Wednesday, September 19, 2007

Have the Good Times Gone?

Jim Gust is probably right in his comment to the preceding post. Americans can't be savers, It's our patriotic duty to be consumer spenders.

Hedge fund managers with annual compensation of hundreds of millions of dollars or more have done their patriotic duty in recent years. But today's New York Times sees ominous signs of backsliding.

Southampton's Old Trees estate, with two pools and 21 bedrooms, ought to be a steal at $48 million. But . . .
A few years ago, as markets boomed and the new hedge fund rich banked paydays that surpassed $1 billion, Old Trees, with its Gatsbyesque allure, might have been snapped up by a brash executive looking to crash the old money gates of Southampton.

But a cautiousness has begun to creep in, brought on by recent turmoil in the markets, uproar over a lavish birthday party for the private equity executive Stephen A. Schwarzman, and calls from Capitol Hill to increase taxes on hedge funds and private equity billionaires.

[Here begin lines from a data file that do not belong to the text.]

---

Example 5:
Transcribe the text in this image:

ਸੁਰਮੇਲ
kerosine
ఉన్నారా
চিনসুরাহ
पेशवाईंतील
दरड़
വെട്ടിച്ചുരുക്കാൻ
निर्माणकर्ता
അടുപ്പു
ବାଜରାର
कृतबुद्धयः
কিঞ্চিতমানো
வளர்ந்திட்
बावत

In August, leading hedge funds showed a loss of 2.5 percent, according to the HFRX index compiled by Hedge Fund Research. On the surface, it does not seem like a lot, given the billions of dollars that hedge funds have accumulated. Yet it was the largest monthly reversal since a 3.8 percent decline in April 2000. Taken together with larger downturns at several prominent funds, the number represents a stark reminder that the fast and easy returns of recent years are on the wane.